Au début d’un après-midi de printemps, la plage de Tregantle est baignée d’une lumière éblouissante rappelant une peinture de l’artiste paysagiste britannique JMW Turner alors que la mer, le ciel et le soleil fusionnent.
« C’est beau, non ? Mais regardez vos pieds », lance Rob Arnold, 65 ans, militant écologiste et artiste, accroupi pour cueillir de minuscules boules en plastique, ou « nurdles », parfois surnommées « larmes de sirènes », hors des Cornouailles. sable.
De la taille d’une lentille, ces minuscules morceaux de plastique sont utilisés par l’industrie pour fabriquer des produits en plastique.
Mais lorsqu’ils sont déversés dans des installations industrielles, ils peuvent être emportés dans les égouts puis rejetés dans la mer.
Quelque 11,5 billions de nurdles finissent dans l’océan chaque année, selon l’organisation caritative britannique Fauna & Flora International.
Une fois relâchés dans le milieu naturel, les nurdles circulent sur les courants océaniques et s’échouent souvent sur les plages et autres rivages.
En raison de leur ressemblance avec les œufs de poisson, les oiseaux et autres animaux marins mangeront les minuscules granulés – qui absorbent également les polluants toxiques – affectant négativement l’ensemble de la chaîne alimentaire, explique Arnold.
Il fait partie d’une dizaine de personnes qui participent à un nettoyage sur la plage de la région sud-ouest des Cornouailles en Angleterre, à l’aide d’un appareil qu’il a inventé composé d’un bassin en plastique, d’une grande grille et d’un ensemble de tubes.
« Il sépare les déchets plastiques des déchets naturels et du sable grâce à un système de filtrage et de flottement de l’eau », explique l’ancien ingénieur.
Il utilise ensuite les nurdles collectés et d’autres microplastiques – de minuscules morceaux de plastique qui ont cassé de plus gros morceaux – dans des œuvres d’art.
Déterrer des « couches de plastique »
Jed Louis, 58 ans, vêtu d’un sweat à capuche kaki portant le nom de l’association locale de nettoyage des plages, explique que plusieurs facteurs ajoutent à la vulnérabilité de la plage.
« Cette plage est particulièrement polluée en raison de sa situation géographique, des courants marins qui l’affectent et de sa forme très ouverte », précise-t-il.
« C’est en automne et en hiver qu’on trouve le plus de microplastiques à cause de la météo : tempêtes, orages et vents, ça les fait remonter à la surface.

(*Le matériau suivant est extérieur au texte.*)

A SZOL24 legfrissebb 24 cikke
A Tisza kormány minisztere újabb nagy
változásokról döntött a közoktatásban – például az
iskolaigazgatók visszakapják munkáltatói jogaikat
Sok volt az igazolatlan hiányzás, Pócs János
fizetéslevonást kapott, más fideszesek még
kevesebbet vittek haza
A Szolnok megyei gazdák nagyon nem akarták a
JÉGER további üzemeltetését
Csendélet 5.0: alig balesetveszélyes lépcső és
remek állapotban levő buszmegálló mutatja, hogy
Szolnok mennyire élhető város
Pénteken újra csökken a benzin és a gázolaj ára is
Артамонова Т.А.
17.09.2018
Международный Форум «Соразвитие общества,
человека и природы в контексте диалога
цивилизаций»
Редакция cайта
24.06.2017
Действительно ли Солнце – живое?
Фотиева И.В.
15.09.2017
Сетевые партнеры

« Malheureusement le plastique reste, il ne disparaît pas », dit-il.
Une autre bénévole, Claire Wallerstein, 53 ans, explique « parfois c’est un peu comme faire de l’archéologie.

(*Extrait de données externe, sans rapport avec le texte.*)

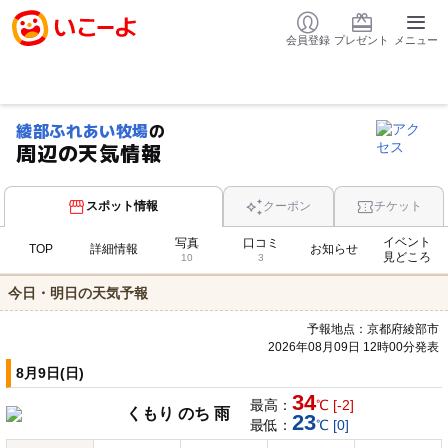
会員登録
プレゼント
メニュー
綾部ふれあい牧場
の
周辺の天気情報
スポット情報
クーポン
チケット
イベント
写真
口コミ
TOP
詳細情報
お知らせ
見どころ
10
3
今日・明日の天気予報
予報地点：京都府綾部市
2026年08月09日 12時00分発表
8月9日(日)
34
最高：
℃ [-2]
くもり のち 雨
23
最低：
℃ [0]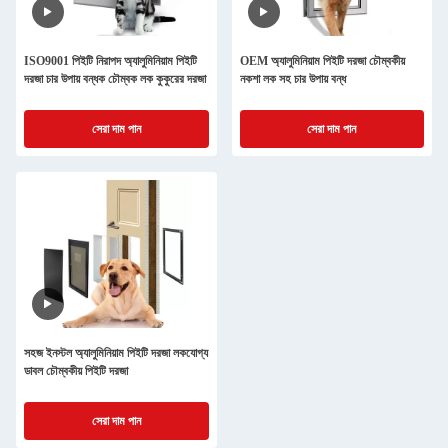
ISO9001 পিইটি নিরাপদ অ্যালুমিনিয়াম পিইটি
OEM অ্যালুমিনিয়াম পিইটি দরজা চৌম্বকীয়
দরজা চার উপায় বন্ধক চৌম্বক লক কুকুরের দরজা
নকশা লক সহ চার উপায় বন্ধ
সেরা দাম পান
সেরা দাম পান
সহজ ইনস্টল অ্যালুমিনিয়াম পিইটি দরজা লকযোগ্য
ডাবল চৌম্বকীয় পিইটি দরজা
সেরা দাম পান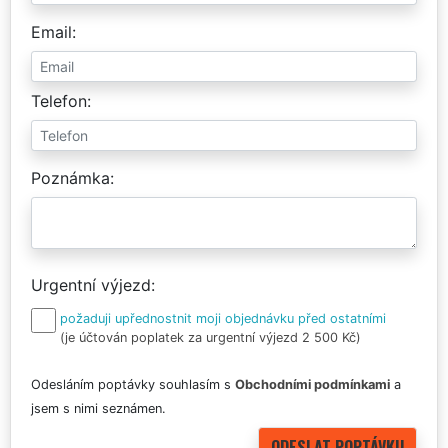
Email
Telefon
Poznámka
Urgentní výjezd
požaduji upřednostnit moji objednávku před ostatními
(je účtován poplatek za urgentní výjezd 2 500 Kč)
Odesláním poptávky souhlasím s
Obchodními podmínkami
a
jsem s nimi seznámen.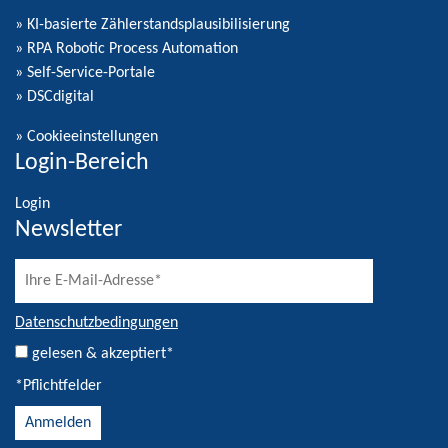
» KI-basierte Zählerstandsplausibilisierung
» RPA Robotic Process Automation
» Self-Service-Portale
» DSCdigital
»
Cookieeinstellungen
Login-Bereich
Login
Newsletter
Datenschutzbedingungen
gelesen & akzeptiert*
*Pflichtfelder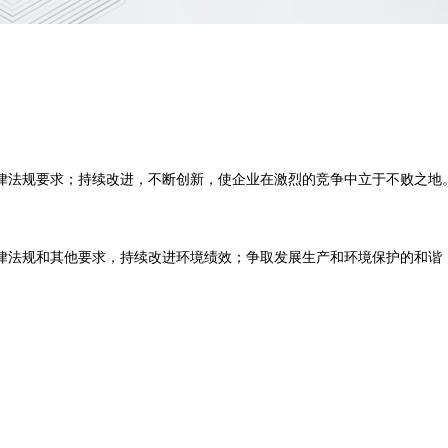
律法规要求；持续改进，不断创新，使企业在激烈的竞争中立于不败之地
律法规和其他要求，持续改进环境绩效；争取发展生产和环境保护的和谐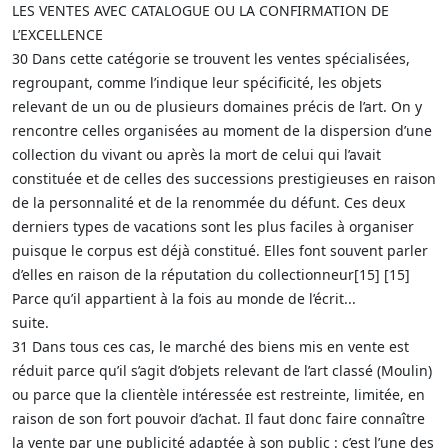
LES VENTES AVEC CATALOGUE OU LA CONFIRMATION DE
L’EXCELLENCE
30 Dans cette catégorie se trouvent les ventes spécialisées,
regroupant, comme l’indique leur spécificité, les objets
relevant de un ou de plusieurs domaines précis de l’art. On y
rencontre celles organisées au moment de la dispersion d’une
collection du vivant ou après la mort de celui qui l’avait
constituée et de celles des successions prestigieuses en raison
de la personnalité et de la renommée du défunt. Ces deux
derniers types de vacations sont les plus faciles à organiser
puisque le corpus est déjà constitué. Elles font souvent parler
d’elles en raison de la réputation du collectionneur[15] [15]
Parce qu’il appartient à la fois au monde de l’écrit...
suite.
31 Dans tous ces cas, le marché des biens mis en vente est
réduit parce qu’il s’agit d’objets relevant de l’art classé (Moulin)
ou parce que la clientèle intéressée est restreinte, limitée, en
raison de son fort pouvoir d’achat. Il faut donc faire connaître
la vente par une publicité adaptée à son public : c’est l’une des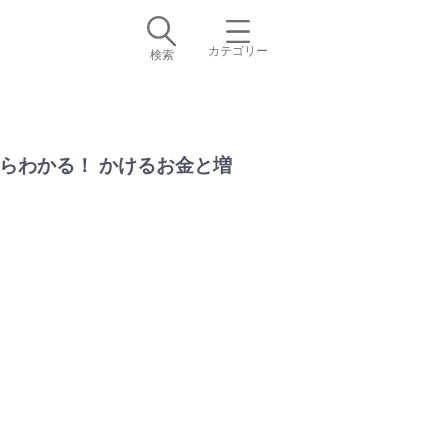
カテゴリー
検索
らわかる！ かけるお金と増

« Si vous creusez dans le sable, vous trouverez différentes couches de plastique. »
Certains des nurdles vont à Arnold pour ses créations artistiques tandis que d’autres sont utilisés pour sensibiliser les écoles.
Le reste, non recyclable, finit à la poubelle et est incinéré.
Au bout de trois heures, les bénévoles n’ont nettoyé que quelques mètres carrés de la plage.
Arnold regarde son butin – une grande bâche de plusieurs mètres (pieds) de haut remplie de nurdles et d’autres microplastiques.
Une fois séchées et triées à nouveau, il peut les ajouter aux 20 millions de nurdles qu’il a collectés en six ans et qu’il stocke dans le garage d’un ami.
Comme une météorite
L’œuvre la plus remarquable d’Arnold utilisant les nurdles est une sculpture de 1,7 mètre (5,5 pieds) de haut, semblable aux statues Moai de l’île de Pâques au passé mystérieux.
L’œuvre est exposée au National Maritime Museum Cornwall dans la ville côtière de Falmouth sous le titre « Une leçon d’histoire ».
« C’est une métaphore de ce que nous faisons ici sur notre planète Terre. Nous polluons notre planète, en utilisant ses ressources. Si nous la détruisons, nous n’avons nulle part où aller, c’est notre seule maison », dit Arnold.
Pour sa prochaine création, il souhaite mouler les minuscules pastilles de plastique en une météorite dirigée vers la Terre, en clin d’œil à celle qui a causé l’extinction des dinosaures et la fragilité de notre planète.
Après avoir nettoyé la plage et rangé ses sacs remplis de coussins, Arnold a l’air désabusé.
« Parfois, je pense à jeter tous mes sacs de nurdles dans la rivière depuis un pont. Ce serait tellement choquant que peut-être, enfin, les gens réaliseraient », ajoute-t-il.